Le road-movie représente la liberté, la quête, et la
confrontation avec ses choix. Dans ce genre de film, les personnages prennent conscience de leur état, et à la fin du voyage, ils ne sont plus les mêmes qu'auparavant. Ils ont évolué !
C'est ainsi que les personnages d'Arthur et Méli sont nés. "Arthur" est un anti-héros, un homme qui vit dans un petit appartement en cité. Il continue de travailler malgré sa maladie. Il est mourant et il le sait. Son seul objectif est de revoir sa fille, qu'il n'a pas vue depuis plus de quarante ans. Ancien pilote des 24 Heures du Mans, c'est un homme âgé, avec des principes. Il est lent et solitaire, mais son esprit est vif. La seule chose qu'il chérit, c'est sa voiture, celle avec laquelle il a couru sur le circuit du Mans.
Le pardon, la solitude, la liberté et la rédemption sont des thématiques qui me tiennent à cœur et qui, je pense, parlent à tout le monde. Comme le dit Arthur dans le film, nous sommes tous un jour ou l'autre "décevants" envers les autres, car nous sommes humains.
Mais être décevant signifie-t-il pour autant être impardonnable ?
J'apprécie le fait qu'Arthur soit un homme lâche, car malgré son désir de faire ce voyage pour revoir sa fille,
il aurait toujours trouvé une excuse pour remettre à plus tard son départ.
"Méli" est le contraire d’Arthur. Elle représente pour moi cette jeunesse ouverte à tout et toujours dans l’excès, elle fume, elle se drogue, et elle est très ouverte sexuellement.
Cependant, comme tout excès, cela peut mal tourner un jour ou l’autre. Pour elle, cet événement est une sorte de porte de sortie à tout ces emmerdes et pour une fois, elle va suivre son instinct en montant dans la voiture avec Arthur. J'aime l'idée que les opposés s'attirent, car cela enrichit le récit.
Pendant ce voyage, Arthur et Méli vont apprendre l'un de
l'autre. Ce ne sera pas toujours facile, mais à la fin, ils vont
s'entraider mutuellement et s’accepter.
Pour finir, en tant que réalisateur, ce film doit être une
bouffée d'oxygène. Il doit faire voyager et donner une impression de liberté aux spectateurs.

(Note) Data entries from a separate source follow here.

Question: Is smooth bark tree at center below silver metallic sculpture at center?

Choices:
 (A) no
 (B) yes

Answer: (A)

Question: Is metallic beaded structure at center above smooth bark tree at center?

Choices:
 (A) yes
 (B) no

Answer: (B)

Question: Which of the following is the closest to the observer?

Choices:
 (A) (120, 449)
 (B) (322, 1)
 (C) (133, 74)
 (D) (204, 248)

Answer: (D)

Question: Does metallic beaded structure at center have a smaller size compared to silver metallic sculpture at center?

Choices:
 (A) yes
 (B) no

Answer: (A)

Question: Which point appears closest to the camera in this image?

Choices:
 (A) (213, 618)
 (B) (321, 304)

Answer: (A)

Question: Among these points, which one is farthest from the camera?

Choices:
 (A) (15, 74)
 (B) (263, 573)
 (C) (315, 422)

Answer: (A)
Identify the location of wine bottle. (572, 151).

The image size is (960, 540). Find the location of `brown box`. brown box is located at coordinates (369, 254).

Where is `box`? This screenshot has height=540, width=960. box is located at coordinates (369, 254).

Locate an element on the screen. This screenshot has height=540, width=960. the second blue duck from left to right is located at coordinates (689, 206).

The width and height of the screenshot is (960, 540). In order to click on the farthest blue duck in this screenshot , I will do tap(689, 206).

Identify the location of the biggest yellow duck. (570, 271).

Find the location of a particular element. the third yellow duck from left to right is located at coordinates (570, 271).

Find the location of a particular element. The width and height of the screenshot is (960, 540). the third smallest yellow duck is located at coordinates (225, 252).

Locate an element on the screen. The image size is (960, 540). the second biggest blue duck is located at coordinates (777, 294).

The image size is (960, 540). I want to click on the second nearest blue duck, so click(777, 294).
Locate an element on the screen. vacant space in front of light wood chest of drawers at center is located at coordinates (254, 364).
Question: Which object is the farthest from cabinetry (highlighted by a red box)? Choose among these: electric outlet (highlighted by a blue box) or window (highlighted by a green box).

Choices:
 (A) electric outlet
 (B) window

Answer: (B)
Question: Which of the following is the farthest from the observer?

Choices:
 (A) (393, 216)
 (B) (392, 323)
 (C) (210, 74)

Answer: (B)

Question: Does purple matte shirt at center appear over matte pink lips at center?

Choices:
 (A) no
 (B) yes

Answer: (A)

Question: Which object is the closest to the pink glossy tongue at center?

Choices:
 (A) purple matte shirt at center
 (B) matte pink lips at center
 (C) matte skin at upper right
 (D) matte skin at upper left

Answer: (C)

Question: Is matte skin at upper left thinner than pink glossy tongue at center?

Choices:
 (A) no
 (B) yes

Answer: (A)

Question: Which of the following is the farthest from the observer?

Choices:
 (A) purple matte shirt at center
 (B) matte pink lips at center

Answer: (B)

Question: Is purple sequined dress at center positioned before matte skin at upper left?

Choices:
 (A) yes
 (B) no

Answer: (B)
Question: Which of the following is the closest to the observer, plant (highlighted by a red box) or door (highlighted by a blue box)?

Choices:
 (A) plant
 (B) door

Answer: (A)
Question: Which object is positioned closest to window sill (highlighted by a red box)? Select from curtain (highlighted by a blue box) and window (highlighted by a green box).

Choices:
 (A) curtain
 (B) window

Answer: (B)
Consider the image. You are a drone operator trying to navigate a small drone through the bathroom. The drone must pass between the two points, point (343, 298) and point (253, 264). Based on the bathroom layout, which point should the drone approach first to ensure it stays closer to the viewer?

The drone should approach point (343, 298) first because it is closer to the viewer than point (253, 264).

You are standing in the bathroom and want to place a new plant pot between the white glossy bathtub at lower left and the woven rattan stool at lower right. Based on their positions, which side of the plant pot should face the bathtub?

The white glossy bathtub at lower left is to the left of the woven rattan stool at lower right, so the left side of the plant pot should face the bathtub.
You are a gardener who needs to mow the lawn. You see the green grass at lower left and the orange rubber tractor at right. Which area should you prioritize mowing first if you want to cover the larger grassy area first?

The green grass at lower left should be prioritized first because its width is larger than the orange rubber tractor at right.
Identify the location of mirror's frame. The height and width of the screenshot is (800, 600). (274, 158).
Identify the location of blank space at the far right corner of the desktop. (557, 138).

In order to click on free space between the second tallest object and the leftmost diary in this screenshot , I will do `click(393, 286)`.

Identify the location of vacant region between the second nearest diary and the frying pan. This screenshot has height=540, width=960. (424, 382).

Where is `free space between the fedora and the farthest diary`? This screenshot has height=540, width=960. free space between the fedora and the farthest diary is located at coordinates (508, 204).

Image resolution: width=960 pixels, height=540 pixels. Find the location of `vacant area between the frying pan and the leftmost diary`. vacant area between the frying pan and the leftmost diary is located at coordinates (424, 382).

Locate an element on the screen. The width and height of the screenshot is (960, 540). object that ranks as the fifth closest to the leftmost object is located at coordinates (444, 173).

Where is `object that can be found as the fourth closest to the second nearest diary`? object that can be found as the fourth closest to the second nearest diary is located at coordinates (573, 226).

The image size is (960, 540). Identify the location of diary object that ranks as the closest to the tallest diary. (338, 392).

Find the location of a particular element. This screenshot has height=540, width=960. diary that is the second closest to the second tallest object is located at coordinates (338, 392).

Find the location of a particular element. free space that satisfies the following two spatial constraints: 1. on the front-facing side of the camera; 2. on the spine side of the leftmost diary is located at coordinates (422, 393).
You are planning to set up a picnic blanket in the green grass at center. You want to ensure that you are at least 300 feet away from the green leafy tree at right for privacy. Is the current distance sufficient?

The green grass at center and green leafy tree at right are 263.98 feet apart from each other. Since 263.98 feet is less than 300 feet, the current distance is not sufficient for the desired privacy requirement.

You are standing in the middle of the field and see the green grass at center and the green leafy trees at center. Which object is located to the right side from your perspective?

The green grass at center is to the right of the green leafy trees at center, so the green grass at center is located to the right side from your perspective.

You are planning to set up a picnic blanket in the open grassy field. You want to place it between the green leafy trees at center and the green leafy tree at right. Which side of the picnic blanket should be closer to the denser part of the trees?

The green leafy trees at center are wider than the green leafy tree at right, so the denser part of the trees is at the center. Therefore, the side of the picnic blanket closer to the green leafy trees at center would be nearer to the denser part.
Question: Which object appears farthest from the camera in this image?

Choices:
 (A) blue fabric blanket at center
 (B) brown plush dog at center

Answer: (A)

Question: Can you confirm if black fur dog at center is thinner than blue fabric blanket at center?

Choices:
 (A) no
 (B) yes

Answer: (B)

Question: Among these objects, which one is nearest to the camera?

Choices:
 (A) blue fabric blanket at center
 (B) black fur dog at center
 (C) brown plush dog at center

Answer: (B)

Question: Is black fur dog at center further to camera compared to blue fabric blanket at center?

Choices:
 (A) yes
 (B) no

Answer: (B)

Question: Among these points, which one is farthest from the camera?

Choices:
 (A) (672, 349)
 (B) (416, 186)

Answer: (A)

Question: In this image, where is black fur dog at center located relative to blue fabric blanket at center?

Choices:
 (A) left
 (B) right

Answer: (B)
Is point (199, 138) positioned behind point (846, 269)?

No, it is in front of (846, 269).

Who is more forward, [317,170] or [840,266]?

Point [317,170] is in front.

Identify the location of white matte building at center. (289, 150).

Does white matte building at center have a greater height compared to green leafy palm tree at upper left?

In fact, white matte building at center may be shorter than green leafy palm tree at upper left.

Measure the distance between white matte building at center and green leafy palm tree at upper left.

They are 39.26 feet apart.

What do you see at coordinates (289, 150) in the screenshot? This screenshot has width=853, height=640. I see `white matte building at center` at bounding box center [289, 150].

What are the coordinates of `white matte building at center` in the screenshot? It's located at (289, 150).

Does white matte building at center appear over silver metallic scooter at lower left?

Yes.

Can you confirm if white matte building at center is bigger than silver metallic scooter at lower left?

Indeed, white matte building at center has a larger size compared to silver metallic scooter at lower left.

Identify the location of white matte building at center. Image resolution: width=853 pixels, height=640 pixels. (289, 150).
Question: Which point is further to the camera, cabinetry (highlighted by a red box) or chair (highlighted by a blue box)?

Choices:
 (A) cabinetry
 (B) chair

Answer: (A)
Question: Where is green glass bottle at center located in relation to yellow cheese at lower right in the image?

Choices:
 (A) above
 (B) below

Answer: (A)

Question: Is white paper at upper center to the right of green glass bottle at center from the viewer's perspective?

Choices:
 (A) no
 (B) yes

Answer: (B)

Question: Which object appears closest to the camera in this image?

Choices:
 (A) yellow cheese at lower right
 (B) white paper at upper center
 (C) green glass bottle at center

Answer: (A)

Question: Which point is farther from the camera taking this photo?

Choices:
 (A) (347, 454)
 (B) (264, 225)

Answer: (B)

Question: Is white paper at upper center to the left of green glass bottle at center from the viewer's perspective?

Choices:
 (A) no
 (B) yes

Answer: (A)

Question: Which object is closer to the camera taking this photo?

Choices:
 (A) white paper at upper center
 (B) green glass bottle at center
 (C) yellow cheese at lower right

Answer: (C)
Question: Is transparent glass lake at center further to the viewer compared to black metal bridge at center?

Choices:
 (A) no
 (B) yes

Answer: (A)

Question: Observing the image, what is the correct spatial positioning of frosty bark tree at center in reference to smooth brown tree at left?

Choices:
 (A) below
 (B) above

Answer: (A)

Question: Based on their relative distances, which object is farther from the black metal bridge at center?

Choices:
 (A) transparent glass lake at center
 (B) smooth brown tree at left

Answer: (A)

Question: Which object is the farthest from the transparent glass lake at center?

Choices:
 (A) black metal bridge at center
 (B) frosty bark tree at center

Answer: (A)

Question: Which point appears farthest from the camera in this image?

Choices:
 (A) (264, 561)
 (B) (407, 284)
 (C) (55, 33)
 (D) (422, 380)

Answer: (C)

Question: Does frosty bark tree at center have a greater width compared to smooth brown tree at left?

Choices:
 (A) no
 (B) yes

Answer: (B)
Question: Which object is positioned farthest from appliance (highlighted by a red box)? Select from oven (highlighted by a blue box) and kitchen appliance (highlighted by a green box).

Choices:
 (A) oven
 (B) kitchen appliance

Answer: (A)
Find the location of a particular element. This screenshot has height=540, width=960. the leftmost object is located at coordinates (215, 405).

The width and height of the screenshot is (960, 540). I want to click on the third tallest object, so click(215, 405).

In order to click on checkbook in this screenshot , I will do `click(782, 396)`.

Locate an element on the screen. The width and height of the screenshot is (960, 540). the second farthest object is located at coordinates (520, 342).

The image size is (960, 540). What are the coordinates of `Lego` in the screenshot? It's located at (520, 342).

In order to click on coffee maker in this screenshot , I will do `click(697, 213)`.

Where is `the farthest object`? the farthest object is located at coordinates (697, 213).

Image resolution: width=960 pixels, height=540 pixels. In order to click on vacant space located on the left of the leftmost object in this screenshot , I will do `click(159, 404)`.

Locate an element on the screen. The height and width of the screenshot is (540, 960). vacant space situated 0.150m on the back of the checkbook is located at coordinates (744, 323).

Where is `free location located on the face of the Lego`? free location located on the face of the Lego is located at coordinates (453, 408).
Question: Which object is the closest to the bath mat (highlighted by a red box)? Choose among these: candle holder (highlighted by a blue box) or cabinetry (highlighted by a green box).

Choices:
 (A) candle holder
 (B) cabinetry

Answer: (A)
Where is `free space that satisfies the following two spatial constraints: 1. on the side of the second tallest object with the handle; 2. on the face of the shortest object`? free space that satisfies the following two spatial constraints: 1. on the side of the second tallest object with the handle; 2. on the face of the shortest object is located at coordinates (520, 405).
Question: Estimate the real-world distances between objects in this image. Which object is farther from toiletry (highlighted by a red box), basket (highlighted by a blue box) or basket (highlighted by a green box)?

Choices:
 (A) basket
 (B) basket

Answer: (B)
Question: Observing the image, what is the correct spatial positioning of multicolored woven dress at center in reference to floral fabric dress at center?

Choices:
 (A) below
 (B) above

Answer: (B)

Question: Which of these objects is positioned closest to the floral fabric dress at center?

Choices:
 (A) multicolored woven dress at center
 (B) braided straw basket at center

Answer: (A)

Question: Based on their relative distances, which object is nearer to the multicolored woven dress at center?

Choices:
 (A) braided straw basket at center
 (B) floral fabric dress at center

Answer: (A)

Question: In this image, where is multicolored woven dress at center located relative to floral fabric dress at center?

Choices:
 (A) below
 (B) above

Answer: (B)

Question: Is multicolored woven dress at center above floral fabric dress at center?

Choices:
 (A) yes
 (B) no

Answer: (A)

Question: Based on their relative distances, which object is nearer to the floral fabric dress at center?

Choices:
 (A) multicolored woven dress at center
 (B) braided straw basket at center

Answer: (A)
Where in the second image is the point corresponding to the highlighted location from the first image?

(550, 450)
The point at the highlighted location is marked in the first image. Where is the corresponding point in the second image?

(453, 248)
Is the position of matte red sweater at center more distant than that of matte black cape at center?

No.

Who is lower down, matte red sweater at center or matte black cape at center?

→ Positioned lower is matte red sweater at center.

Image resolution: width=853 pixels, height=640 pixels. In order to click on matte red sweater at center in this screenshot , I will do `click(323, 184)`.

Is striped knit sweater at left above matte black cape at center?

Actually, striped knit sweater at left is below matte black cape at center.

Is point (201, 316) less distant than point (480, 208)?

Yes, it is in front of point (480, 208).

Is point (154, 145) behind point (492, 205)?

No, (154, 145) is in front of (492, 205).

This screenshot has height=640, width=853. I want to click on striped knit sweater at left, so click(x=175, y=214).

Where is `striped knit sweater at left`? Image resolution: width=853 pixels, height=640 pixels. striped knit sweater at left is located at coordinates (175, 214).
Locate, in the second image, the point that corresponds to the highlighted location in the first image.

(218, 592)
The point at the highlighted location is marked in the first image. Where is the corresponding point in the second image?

C'est un hommage au genre qu’est le « road-movie », et pour une fois, il montre que des paysages fantastiques ne se trouvent pas seulement aux États-Unis.
Pour moi, ce long-métrage devra être tourné dans des
conditions réelles, sans effets spéciaux, en capturant les aurores boréales en direct, et en suivant la chronologie du récit pour que les deux acteurs puissent exprimer de vraies émotions par rapport à ce qu'ils vivront durant ce voyage.
Comme pour "Easy Rider", je souhaite que ce film soit tourné avec une petite équipe, revenir à une approche artisanale, réalisée sans un gros budget mais avec beaucoup de talents. Car, au fond, ce qui fera la réalité du récit sera la réalité du tournage.